Moreover, the Plan’s approach relies heavily on communication and awareness-raising activities to promote physical activity across the EU. While EuropeActive fully recognises - and actively delivers - such initiatives through the annual #BEACTIVEDAY campaign, the evidence shows that communication alone cannot address Europe’s growing physical inactivity and NCD challenge. The 2025 #BEACTIVEDAY campaign achieved the highest impact since its launch, with 22 participating countries, 25,778 events organised, 829,707 participants engaged, and a communication reach of 13.6 million people. These results reflect the exceptional commitment of national associations and local organisers, as well as the growing recognition of physical activity as a cornerstone of public health, with this year’s focus on Health-Enhancing Physical Activity (HEPA), the role of exercise in improving health outcomes, and the inclusion of people living with non-communicable diseases (NCDs).
However, the Plan’s strong reliance on awareness-raising is not matched by the introduction of new, concrete policy measures or dedicated funding to meaningfully reduce physical inactivity. Awareness of the benefits of physical activity continues to grow across the EU, yet inactivity levels remain persistently high. Further campaigns alone - however successful - are therefore unlikely to deliver meaningful, long-term change. What is urgently needed are well-resourced interventions that address the structural and socio-economic determinants of inactivity, reduce inequalities in access to physical activity opportunities, and embed physical activity more systematically across health, education, finance and urban planning.

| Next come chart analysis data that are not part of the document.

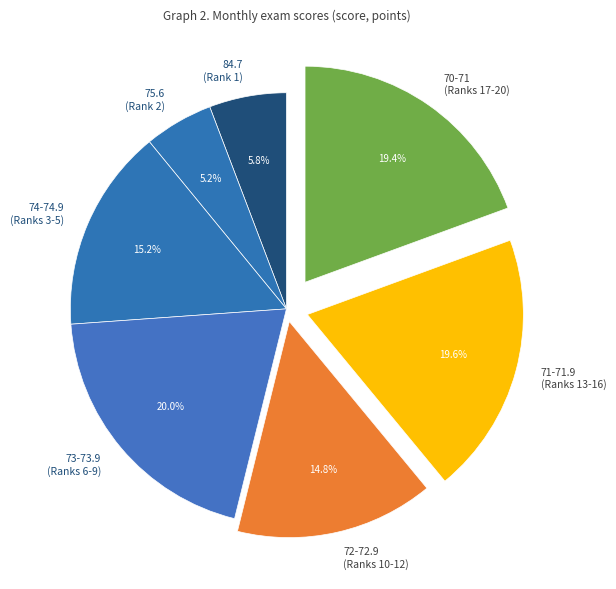

How many slices are in this pie chart?

7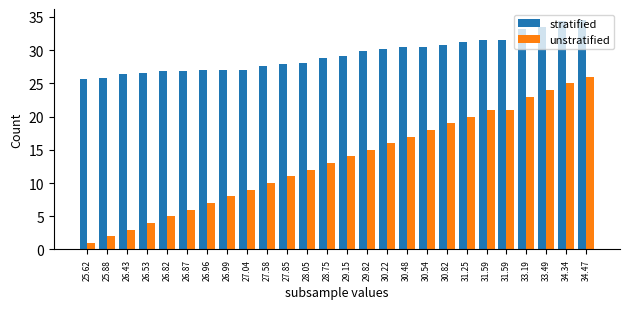

How many series are shown in this chart?

2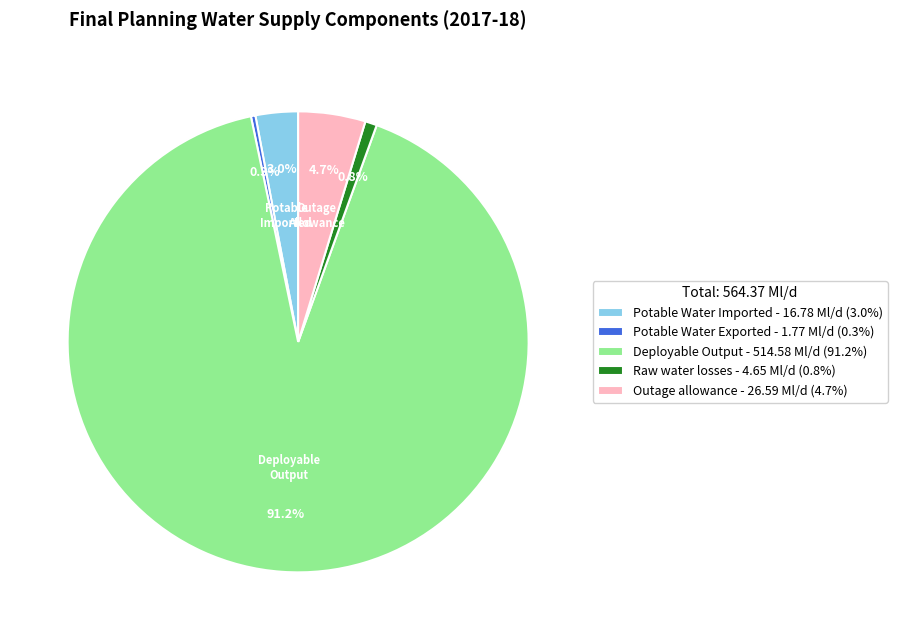

Which category accounts for the majority?

Deployable Output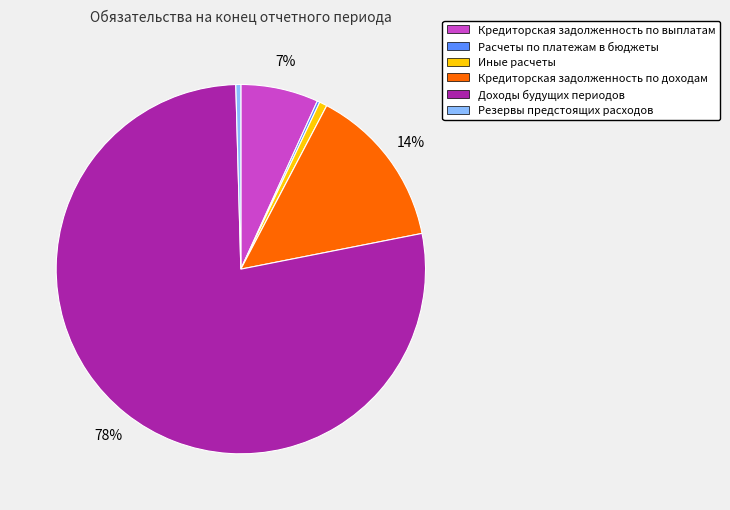

Which slice represents more than half of the pie?

Доходы будущих периодов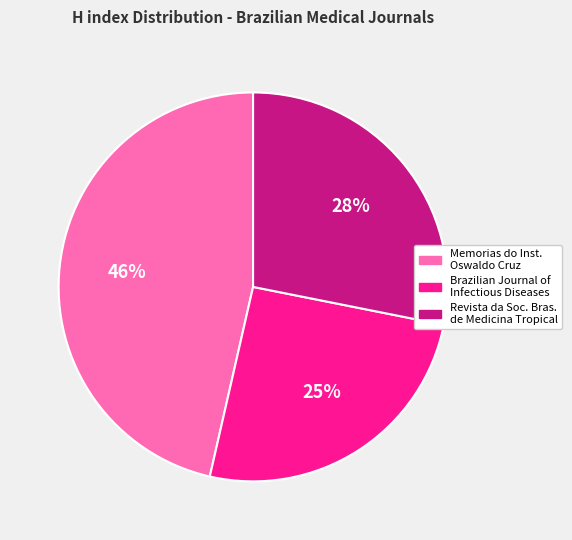

To the nearest percent, what is the average slice percentage?

33%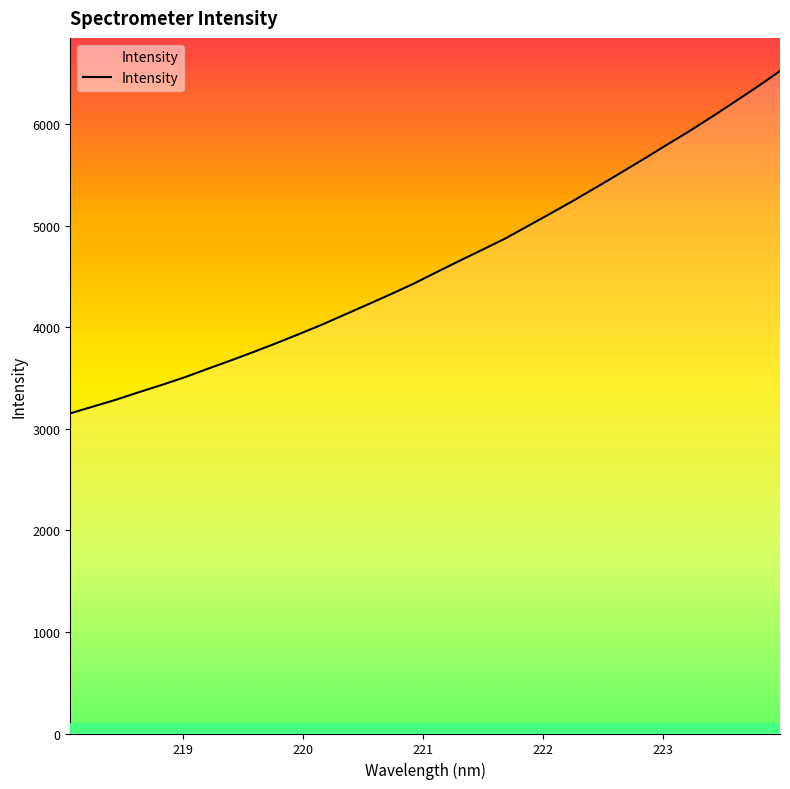

What is the minimum value shown in the chart?

3153.9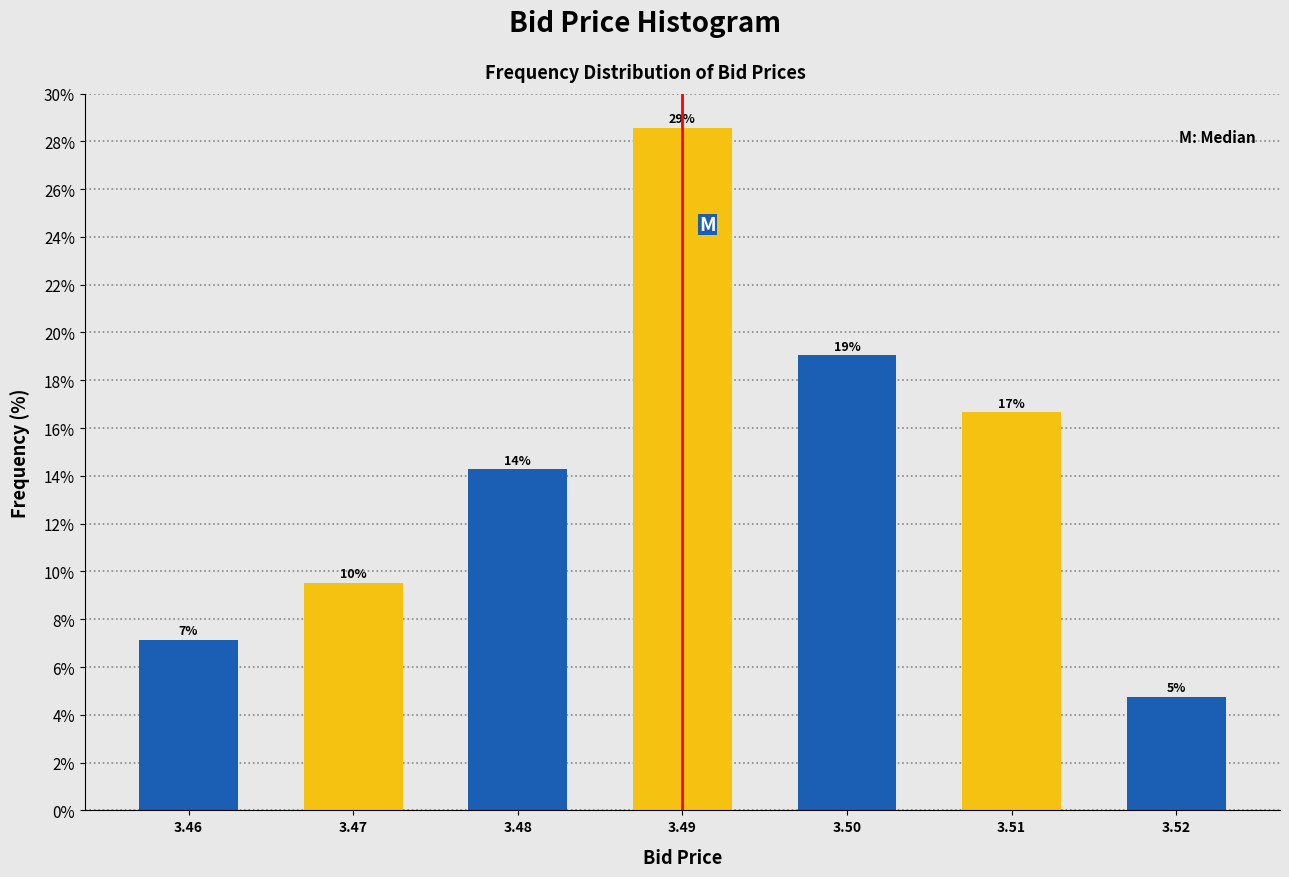

Are the bars horizontal?

No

Without measurable objectives, clear implementation mechanisms, and appropriate investment, there is a real risk that physical activity remains acknowledged in principle but under-delivered in practice. This is particularly concerning given the scale of the challenge: insufficient physical activity continues to undermine cardiovascular disease prevention and management efforts, widen health inequalities, and drive avoidable healthcare costs. The lack of targeted action is particularly concerning for vulnerable groups, who face alarmingly low activity levels and limited access to opportunities for physical activity, making tailored, supportive, and inclusive approaches urgently necessary.
In this context, the planned revision of the Council Recommendation on health-enhancing physical activity (HEPA) in 2027 represents a crucial opportunity to move from awareness to action. To be effective, this process must meaningfully involve the fitness and physical activity sector, whose expertise, infrastructure and reach are essential to fostering practical, scalable and impactful solutions capable of delivering sustained behaviour change across Europe.